This week in BehanVox: a conversation on Dalit History Month, UK's decision to screen 'Adolescence' in schools, and stories of female construction workers struggling to access maternity schemes.

Our weekly newsletter BehanVox brings you our top stories, gender news from the world, and our team’s reading recommendations.

 

Hello and Welcome to BehanVox, our weekly round-up of stories, news and great recommendations for reading, viewing and listening. This week we bring you a great interview on the controversial Insta Help service and investigate the issues that face women construction workers.

Story So Far

Reformatting Servitude: When Urban Company first announced its domestic-worker-in-15 minutes service three weeks ago, the responses were wildly polar, and confused. The start up smart set hailed its disruptiveness; some thought it would be the answer to the exploitation and irregularities in a field of informal work that is notorious for its lack of standardisation and others saw it as a debilitating blow to the conventional world of domestic work. The company itself saw it as a win-win deal for domestic workers.
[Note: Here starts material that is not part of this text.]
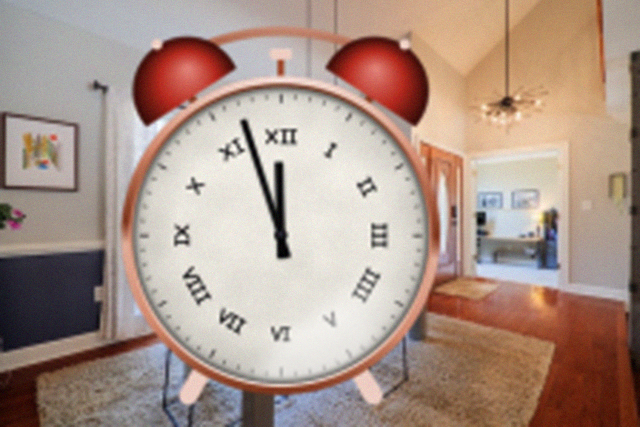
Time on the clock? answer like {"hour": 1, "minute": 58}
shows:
{"hour": 11, "minute": 57}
We at BehanBox chose not to jump instantly into the pandemonium. We have reported extensively on the gig platform and the workers’ (fancifully called ‘partners’) issues with it, and these stories showed us that the reality was too complex for a quick black and white conclusion. This is a space that offers flexibility and dignity but it could also be tyrannical. It holds the promise of professionalism but built into it is a vast power imbalance.

To bring incisive clarity to the issue, we decided to interview an academic who had been working in the field of platformisation of all kinds of domestic services. Saumya Kalia spoke to Sai Amulya Komarraju, a scholar on gender and digital labour at IIM Ahmedabad, and it turned out to be fascinating interaction that brought out nuances few give any thought to.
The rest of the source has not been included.